- TEXT SHOWN -
◆ ◆ ◆ ◆ ◆
The Chapman Award has three major purposes: 1. To honor Chapman's unmatched legacy; 2. To recognize current PR practitioners who work to Chapman's standard and in his spirit; 3. To provide inspiration for newer and future PR representatives.

Jordan attended races with his parents in the early 1950s and saw his first Indy 500 in 1956. He was hired by USAC in December 1968 and has worked for the sanctioning organization continuously since, publicizing its drivers, series and races, developing relationships with journalists around the country, maintaining extensive statistics, writing race reports and mentoring young racers in how to deal effectively with the media.

Now USAC's vice president of communications, Jordan's schedule has routinely had him at more than 100 races a year. It's believed he has witnessed more USAC events than anyone. He has been called "USAC's greatest champion" as defined as "someone who fights for a cause."

The permanent Jim Chapman Award, currently displayed in the IMS media center, is cast in bronze and features a classic photo of Jim wearing his favorite navy blue double-breasted blazer and the names of all the award recipients. The text under Jim’s photo reads:

“James P. Chapman (1916-1996). A great man who deeply cared about country and church; family and friends. A legend in the public relations industry who set the ultimate standard of professionalism and excellence. A superstar who superstars like Babe Ruth wanted at their side. A pioneer in motorsports PR who practically invented most of what is now considered routine. A true 'People Person' who knew a mutually-respectful relationship with journalists was important in good times and essential in bad times. A mentor kind enough to help others achieve success. A gentleman who understood nothing could replace the sound of the human voice, a handshake, a face-to-face meeting, a shared meal, a hand-written note of thanks. 
“All who ever have, do, or will work in public relations stand on Mr. Chapman's shoulders.

“The true honor of the Jim Chapman Award is not a plaque. The true honor is having one's name forever associated with that of the great James P. Chapman. A committee of journalists adjudged those named here worthy of this high honor.”

Established in 1991 by media and publicists within the CART series, the Chapman Award originally focused on achievement in CART. After a hiatus of several years, the award was resumed in 2004, with eligibility expanded to anyone working in racing PR.

Chapman, who was born in Macon, Georgia, started as sports editor or managing editor of several Southern newspapers before joining the New York Times. He entered the PR business in 1946, as regional PR director for Ford Motor Co. in Detroit.

Soon thereafter, Chapman hired Ruth as consultant to the automaker’s sponsorship of American Legion Junior Baseball. They traveled together for more than two years for personal appearances and became close friends. Chapman was at Ruth’s bedside when he died in August 1948 and then officially announced Ruth’s death to the press corps that had maintained an around-the-clock vigil at New York’s Memorial Hospital.
◆ ◆ ◆ ◆ ◆
- TASK LIST -
1/ Condense the paragraph of the Chapman Award text that begins "Chapman, who was born in Macon" into a short list that keeps its main facts.
2/ Reproduce word for word the part of the Chapman Award text that opens with the words "Chapman, who was" and closes with "York’s Memorial Hospital.".

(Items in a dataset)
◆ ◆ ◆ ◆ ◆
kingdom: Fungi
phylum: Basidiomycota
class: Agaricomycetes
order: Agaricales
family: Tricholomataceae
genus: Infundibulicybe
◆ ◆ ◆ ◆ ◆
- ANSWER LIST -
1/
- Born in Macon, Georgia
- Worked as sports editor or managing editor of several Southern newspapers
- Then joined the New York Times
- Entered the PR business in 1946 as regional PR director for Ford Motor Co. in Detroit

2/
Chapman, who was born in Macon, Georgia, started as sports editor or managing editor of several Southern newspapers before joining the New York Times. He entered the PR business in 1946, as regional PR director for Ford Motor Co. in Detroit.

Soon thereafter, Chapman hired Ruth as consultant to the automaker’s sponsorship of American Legion Junior Baseball. They traveled together for more than two years for personal appearances and became close friends. Chapman was at Ruth’s bedside when he died in August 1948 and then officially announced Ruth’s death to the press corps that had maintained an around-the-clock vigil at New York’s Memorial Hospital.